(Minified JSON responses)

^^^^^^^^

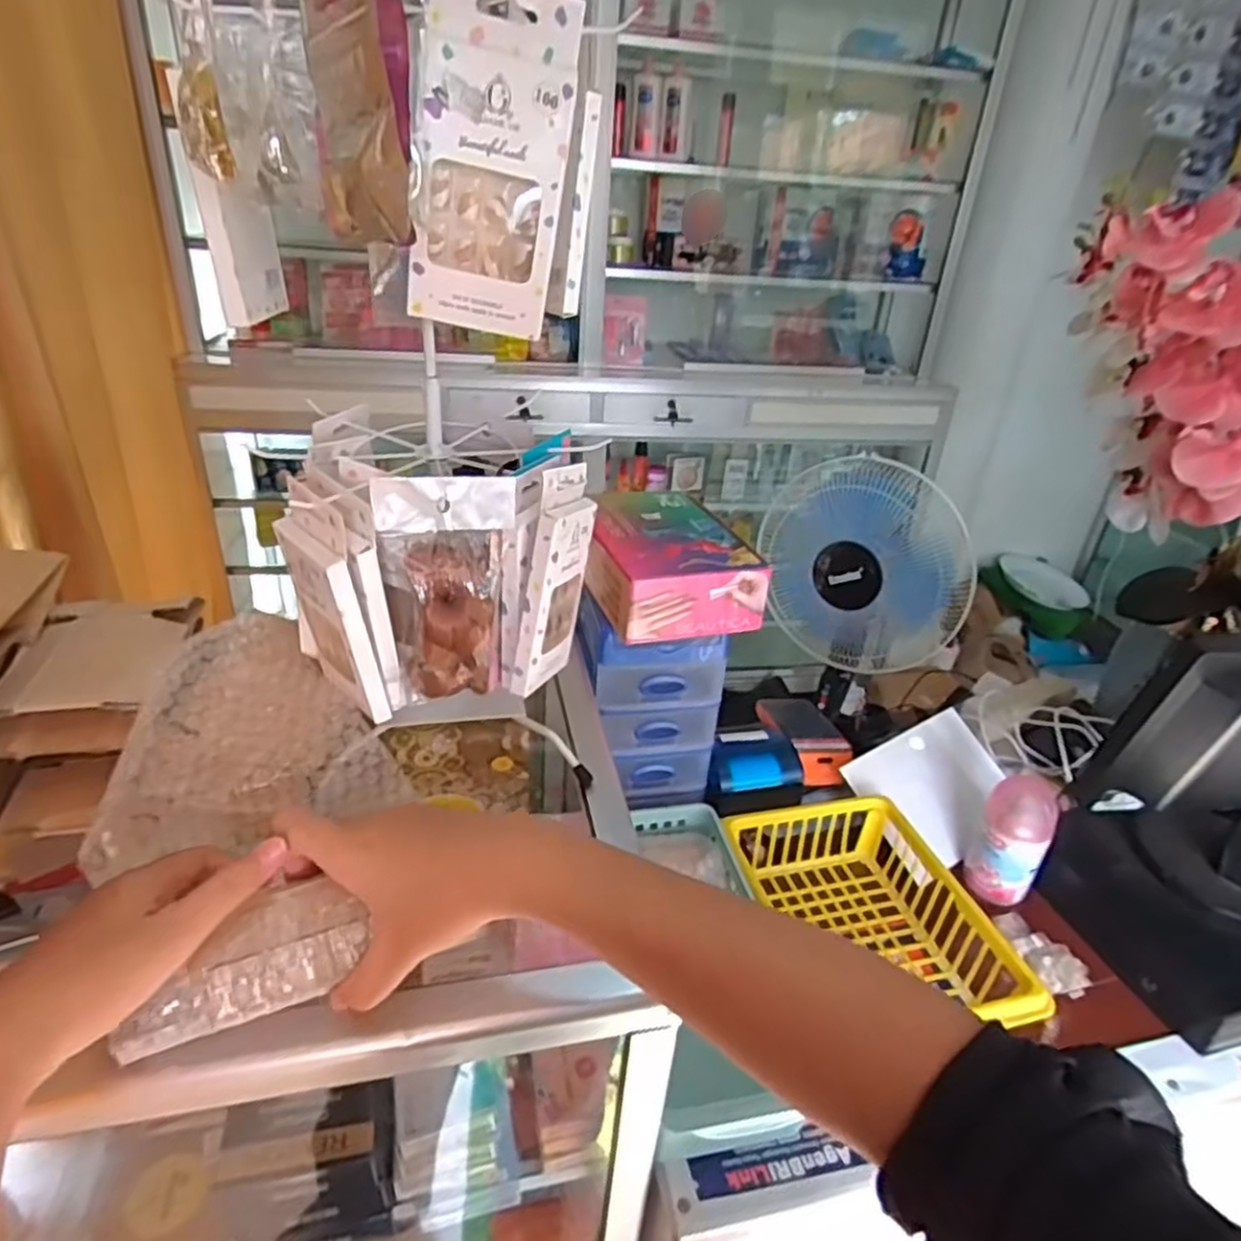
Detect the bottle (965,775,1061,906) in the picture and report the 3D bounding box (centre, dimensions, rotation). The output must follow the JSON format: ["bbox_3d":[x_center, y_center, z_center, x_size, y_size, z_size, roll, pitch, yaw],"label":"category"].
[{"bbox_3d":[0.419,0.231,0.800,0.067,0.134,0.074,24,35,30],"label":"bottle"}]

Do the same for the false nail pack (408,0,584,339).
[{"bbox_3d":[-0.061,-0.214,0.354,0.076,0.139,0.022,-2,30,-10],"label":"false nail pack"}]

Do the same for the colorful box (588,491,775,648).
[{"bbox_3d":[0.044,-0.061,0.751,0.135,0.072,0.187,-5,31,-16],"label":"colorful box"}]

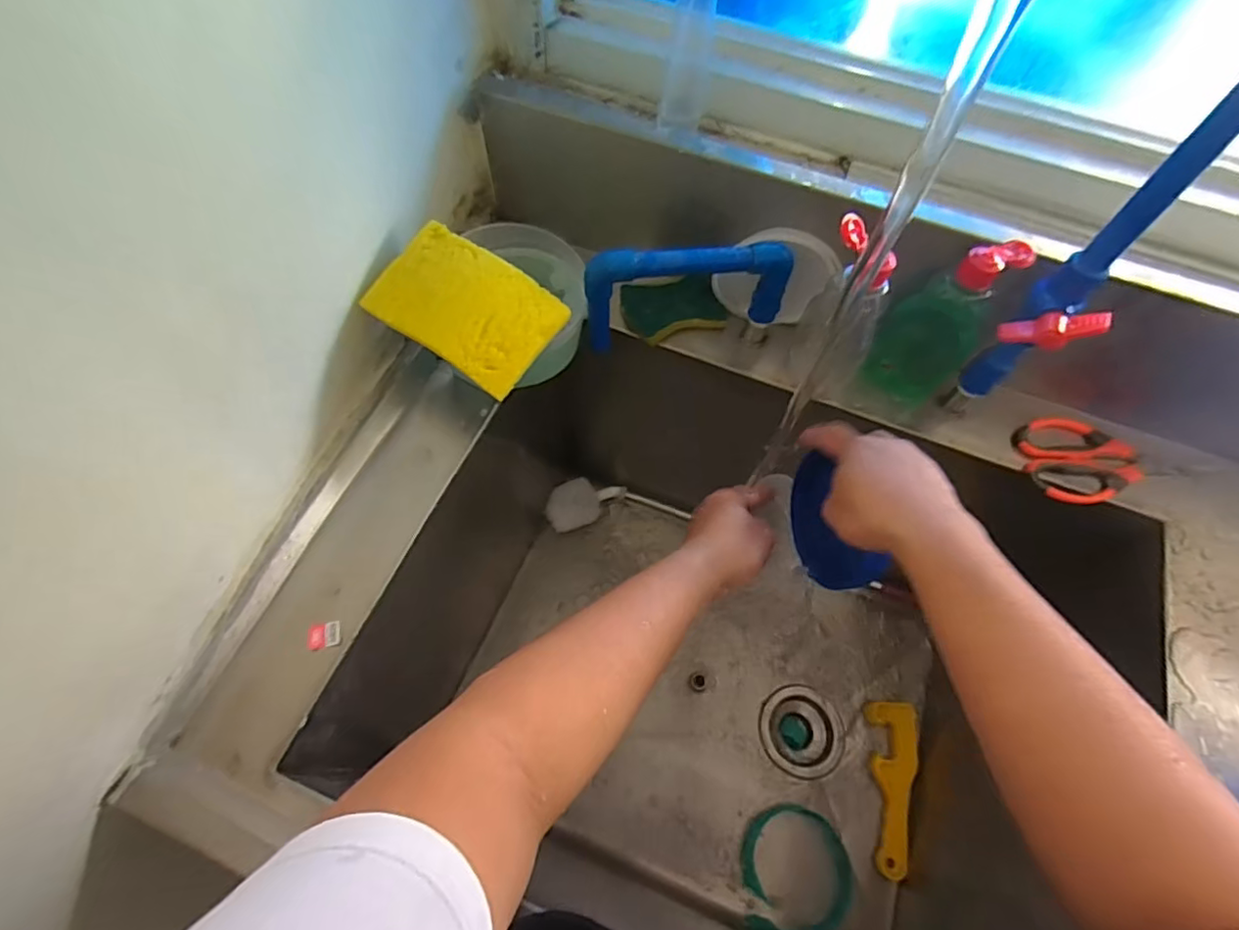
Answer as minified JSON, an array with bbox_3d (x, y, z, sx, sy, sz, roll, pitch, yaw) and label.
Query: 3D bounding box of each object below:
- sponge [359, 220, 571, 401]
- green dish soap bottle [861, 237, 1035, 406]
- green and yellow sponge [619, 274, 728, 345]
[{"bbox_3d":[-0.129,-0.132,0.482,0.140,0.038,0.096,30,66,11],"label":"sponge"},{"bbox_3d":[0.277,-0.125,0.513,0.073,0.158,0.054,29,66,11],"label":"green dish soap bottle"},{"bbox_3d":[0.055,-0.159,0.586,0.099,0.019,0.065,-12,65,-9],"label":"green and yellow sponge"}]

^^^^^^^^

■ Required action ■
Give back the data exactly. Pictures stay out.

■ Response to this exercise ■
Detect the bottle (965,775,1061,906) in the picture and report the 3D bounding box (centre, dimensions, rotation). The output must follow the JSON format: ["bbox_3d":[x_center, y_center, z_center, x_size, y_size, z_size, roll, pitch, yaw],"label":"category"].
[{"bbox_3d":[0.419,0.231,0.800,0.067,0.134,0.074,24,35,30],"label":"bottle"}]

Do the same for the false nail pack (408,0,584,339).
[{"bbox_3d":[-0.061,-0.214,0.354,0.076,0.139,0.022,-2,30,-10],"label":"false nail pack"}]

Do the same for the colorful box (588,491,775,648).
[{"bbox_3d":[0.044,-0.061,0.751,0.135,0.072,0.187,-5,31,-16],"label":"colorful box"}]

Answer as minified JSON, an array with bbox_3d (x, y, z, sx, sy, sz, roll, pitch, yaw) and label.
Query: 3D bounding box of each object below:
- sponge [359, 220, 571, 401]
- green dish soap bottle [861, 237, 1035, 406]
- green and yellow sponge [619, 274, 728, 345]
[{"bbox_3d":[-0.129,-0.132,0.482,0.140,0.038,0.096,30,66,11],"label":"sponge"},{"bbox_3d":[0.277,-0.125,0.513,0.073,0.158,0.054,29,66,11],"label":"green dish soap bottle"},{"bbox_3d":[0.055,-0.159,0.586,0.099,0.019,0.065,-12,65,-9],"label":"green and yellow sponge"}]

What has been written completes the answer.